"Réparer une injustice": les noms de 291 soldats "oubliés" de la Grande Guerre identifiés

Un drapeau français est en berne le 14 novembre 2015 au consulat de France à Genève. - FABRICE COFFRINI / AFP
Léon François Duray, Gabriel Marius Aillan, Eugène Francis Verdan... À l'occasion de la commémoration de la fin de la Première Guerre mondiale, les noms de 291 soldats vont être ajoutés aux 884 noms déjà gravés sur le Monument aux morts du consulat général de Genève, indique France Bleu Pays de Savoie.
Ces soldats, autrefois oubliés, ont été identifiés grâce au travail de deux historiens de l'Université de Genève, sous l'initiative de l'association franco-suisse "Mémoires, pour le souvenir transfrontalier".

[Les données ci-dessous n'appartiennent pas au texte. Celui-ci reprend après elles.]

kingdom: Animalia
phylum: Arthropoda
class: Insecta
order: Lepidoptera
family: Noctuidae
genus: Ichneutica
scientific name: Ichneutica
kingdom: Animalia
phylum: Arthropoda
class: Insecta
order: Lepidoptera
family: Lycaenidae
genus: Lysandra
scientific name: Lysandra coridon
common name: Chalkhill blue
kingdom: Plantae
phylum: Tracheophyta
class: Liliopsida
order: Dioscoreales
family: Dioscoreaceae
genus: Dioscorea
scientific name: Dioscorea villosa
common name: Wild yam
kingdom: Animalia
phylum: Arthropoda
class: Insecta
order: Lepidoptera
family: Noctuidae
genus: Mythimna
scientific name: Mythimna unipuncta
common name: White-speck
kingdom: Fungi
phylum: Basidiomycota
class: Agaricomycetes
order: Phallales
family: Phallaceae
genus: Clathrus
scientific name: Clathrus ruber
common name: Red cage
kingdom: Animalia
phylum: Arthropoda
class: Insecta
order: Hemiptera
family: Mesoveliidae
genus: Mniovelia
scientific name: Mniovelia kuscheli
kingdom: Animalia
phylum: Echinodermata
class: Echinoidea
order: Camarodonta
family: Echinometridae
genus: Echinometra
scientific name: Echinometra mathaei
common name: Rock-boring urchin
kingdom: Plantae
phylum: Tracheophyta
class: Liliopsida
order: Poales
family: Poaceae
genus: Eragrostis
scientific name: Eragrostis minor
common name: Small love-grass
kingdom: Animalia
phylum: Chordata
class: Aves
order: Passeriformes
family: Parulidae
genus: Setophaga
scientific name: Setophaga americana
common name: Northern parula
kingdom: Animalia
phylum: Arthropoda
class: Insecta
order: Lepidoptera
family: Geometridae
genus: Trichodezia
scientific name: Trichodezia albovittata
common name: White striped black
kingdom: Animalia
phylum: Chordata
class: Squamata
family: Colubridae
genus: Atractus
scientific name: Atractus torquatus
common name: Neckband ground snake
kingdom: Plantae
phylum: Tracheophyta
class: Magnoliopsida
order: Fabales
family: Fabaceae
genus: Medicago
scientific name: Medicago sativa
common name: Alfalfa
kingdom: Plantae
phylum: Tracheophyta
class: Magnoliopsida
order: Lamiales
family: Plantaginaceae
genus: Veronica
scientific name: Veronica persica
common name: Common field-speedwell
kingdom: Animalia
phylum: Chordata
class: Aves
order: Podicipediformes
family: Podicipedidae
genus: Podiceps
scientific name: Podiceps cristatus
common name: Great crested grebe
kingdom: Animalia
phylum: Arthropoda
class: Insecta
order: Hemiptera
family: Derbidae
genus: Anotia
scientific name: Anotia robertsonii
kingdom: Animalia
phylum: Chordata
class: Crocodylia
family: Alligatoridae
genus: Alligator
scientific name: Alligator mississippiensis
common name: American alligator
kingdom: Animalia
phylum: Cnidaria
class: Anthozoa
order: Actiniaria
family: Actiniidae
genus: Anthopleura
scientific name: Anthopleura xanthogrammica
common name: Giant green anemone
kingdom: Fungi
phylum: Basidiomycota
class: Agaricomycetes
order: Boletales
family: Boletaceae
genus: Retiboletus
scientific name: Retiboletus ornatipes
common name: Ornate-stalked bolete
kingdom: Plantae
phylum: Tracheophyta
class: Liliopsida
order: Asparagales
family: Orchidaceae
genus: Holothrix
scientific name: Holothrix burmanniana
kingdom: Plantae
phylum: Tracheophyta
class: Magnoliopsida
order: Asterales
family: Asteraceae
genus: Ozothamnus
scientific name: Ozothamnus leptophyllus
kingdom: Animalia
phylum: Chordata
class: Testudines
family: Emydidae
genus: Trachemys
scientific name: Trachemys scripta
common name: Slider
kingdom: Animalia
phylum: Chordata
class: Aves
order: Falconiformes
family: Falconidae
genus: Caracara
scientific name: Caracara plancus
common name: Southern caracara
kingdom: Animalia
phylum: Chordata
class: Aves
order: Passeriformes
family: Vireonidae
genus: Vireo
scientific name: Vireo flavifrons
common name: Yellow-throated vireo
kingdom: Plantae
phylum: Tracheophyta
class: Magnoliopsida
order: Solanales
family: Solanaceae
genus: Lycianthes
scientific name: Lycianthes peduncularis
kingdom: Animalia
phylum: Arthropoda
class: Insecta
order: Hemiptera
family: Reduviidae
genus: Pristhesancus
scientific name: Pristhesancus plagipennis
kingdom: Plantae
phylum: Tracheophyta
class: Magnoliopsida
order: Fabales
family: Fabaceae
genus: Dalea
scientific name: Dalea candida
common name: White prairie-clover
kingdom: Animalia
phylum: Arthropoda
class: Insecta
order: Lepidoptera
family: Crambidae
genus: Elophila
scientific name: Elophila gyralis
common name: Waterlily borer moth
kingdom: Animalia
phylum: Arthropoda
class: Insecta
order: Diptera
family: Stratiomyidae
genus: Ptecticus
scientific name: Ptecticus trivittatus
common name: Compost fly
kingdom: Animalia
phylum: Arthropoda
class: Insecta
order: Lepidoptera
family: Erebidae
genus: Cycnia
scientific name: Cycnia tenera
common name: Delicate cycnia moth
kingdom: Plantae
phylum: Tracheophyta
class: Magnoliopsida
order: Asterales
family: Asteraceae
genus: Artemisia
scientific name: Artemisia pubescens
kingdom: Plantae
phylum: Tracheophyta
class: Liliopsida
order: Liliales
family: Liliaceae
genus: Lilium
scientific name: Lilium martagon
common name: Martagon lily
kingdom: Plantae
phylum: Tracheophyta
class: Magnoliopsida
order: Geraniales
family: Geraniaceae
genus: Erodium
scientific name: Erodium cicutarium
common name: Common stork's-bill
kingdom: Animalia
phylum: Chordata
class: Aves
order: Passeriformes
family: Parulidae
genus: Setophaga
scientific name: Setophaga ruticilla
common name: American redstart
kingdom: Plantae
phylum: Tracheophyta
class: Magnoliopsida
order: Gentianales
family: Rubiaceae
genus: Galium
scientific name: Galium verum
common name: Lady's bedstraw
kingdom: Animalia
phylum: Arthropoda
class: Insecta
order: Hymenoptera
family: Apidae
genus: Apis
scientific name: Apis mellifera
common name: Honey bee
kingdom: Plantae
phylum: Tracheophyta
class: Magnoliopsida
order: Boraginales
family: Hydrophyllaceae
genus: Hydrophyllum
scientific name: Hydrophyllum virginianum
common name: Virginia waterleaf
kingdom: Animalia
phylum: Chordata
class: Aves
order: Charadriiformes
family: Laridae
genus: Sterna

Des soldats français et suisses
Ils étaient jardiniers, cavistes, artisans... Ils avaient entre 20 et 35 ans. La plupart sont nés en France, en Savoie ou en Haute-Savoie, d'autres en Suisse ou binationaux. "La grande majorité sont des Français, qui étaient implantés sur sol genevois, et qui ont été rappelés sous les drapeaux à partir d'août 1914", explique à France Bleu Nicolas Ducimetière, le président de l'association Mémoires.
Avant de s'engager sur le front, ces soldats repassent la frontière et reviennent dans plusieurs villes de France pour signer leur acte d'engagement.
"Il y avait évidemment beaucoup d'infanterie, également des chasseurs alpins, d'autres ont même eu des parcours maritimes ou dans l'armée de l'Air", précise Nicolas Ducimetière à la radio locale.
"Mais, leur point commun, c'est bel et bien d'avoir résidé, jusqu'au moment du déclenchement de la guerre, à Genève, ou dans les environs", poursuit-il.
Le travail de mémoire engagé par l'association est parti d'un constat. "On s'est aperçu que le monument d'origine comportait des erreurs manifestes, les bases de données de l'époque étaient toutes faites à la main, sur d'immenses registres, et il y avait des possibilités qu'on ait oublié du monde", justifie Nicolas Ducimetière à France Bleu.
"On était à peu près sûrs que dans les années d'après-guerre, il y aurait eu des gens qui seraient passés entre les mailles du filet", assure le président de l'association Mémoires.
Un travail laborieux
À l'issue d'un travail minutieux mené par Marion Gros et Thomas Cornaz, deux historiens de l'Université de Genève, 291 nouveaux noms de soldats sont identifiés. "C'est un vrai travail d'enquête de retrouver ces identités", souligne Marion Gros au micro de France Bleu.
Pour remonter le fil d'Ariane de chaque soldat, les historiens ont pu s'appuyer sur les archives du ministère français des armées, le répertoire d'état civil ou encore le registre des frontaliers de Genève de l'époque.
Léon François Duray, par exemple, était caporal au 12e bataillon de chasseurs alpins. Il s'était engagé à Annecy, avant de mourir pour la France le 28 décembre 1918, à Loisin, en Haute-Savoie. "Donc il avait déjà été rapatrié avant de décéder", conclut Marion Gros. "Il est mort de la pneumonie grippale, la grippe espagnole".
La tâche n'était pas simple. Parfois, les prénoms de certains soldats, comme celui d'Eugène Francis Verdan, pouvaient apparaître deux fois sur le Monument aux morts, "dans la catégorie engagé volontaire suisse et dans la catégorie Français", détaille Marion Gros à France Bleu. Or, "on est sûrs que c'est la même personne".
"L'Histoire est aussi faite de ça, de toutes ces petites discordances, ces petites erreurs, qui font aussi la richesse du travail historique et de la mémoire", résume-t-elle.
"Réparer une forme d'injustice"
Au total, 1.175 noms enrichissent désormais le Monument aux morts du consulat général de Genève. "Restituer ces identités, c'est un peu à la fois réparer une forme d'injustice pour des personnes qui sont passées dans l'oubli, et permettre un nouveau dialogue entre le passé, ces personnes-là, et le présent, en réactivant une mémoire autour de ce genre d'événements, en faisant vivre ces monuments aux morts d'une autre manière", estime l'historienne.
"Nous avons pensé que cette page d'histoire, qui était terrible, méritait qu'on s'y attarde, et que ces destins brisés par la guerre, méritaient qu'on leur rende enfin l'hommage qui leur était dû ", affirme Nicolas Ducimetière.
Les deux nouvelles stèles comportant les noms des 291 nouveaux soldats identifiés seront dévoilées ce lundi 11 novembre. Elles s'ajoutent au mur de calcaire déjà gravé des 884 noms des combattants français et suisses morts durant la Première Guerre mondiale.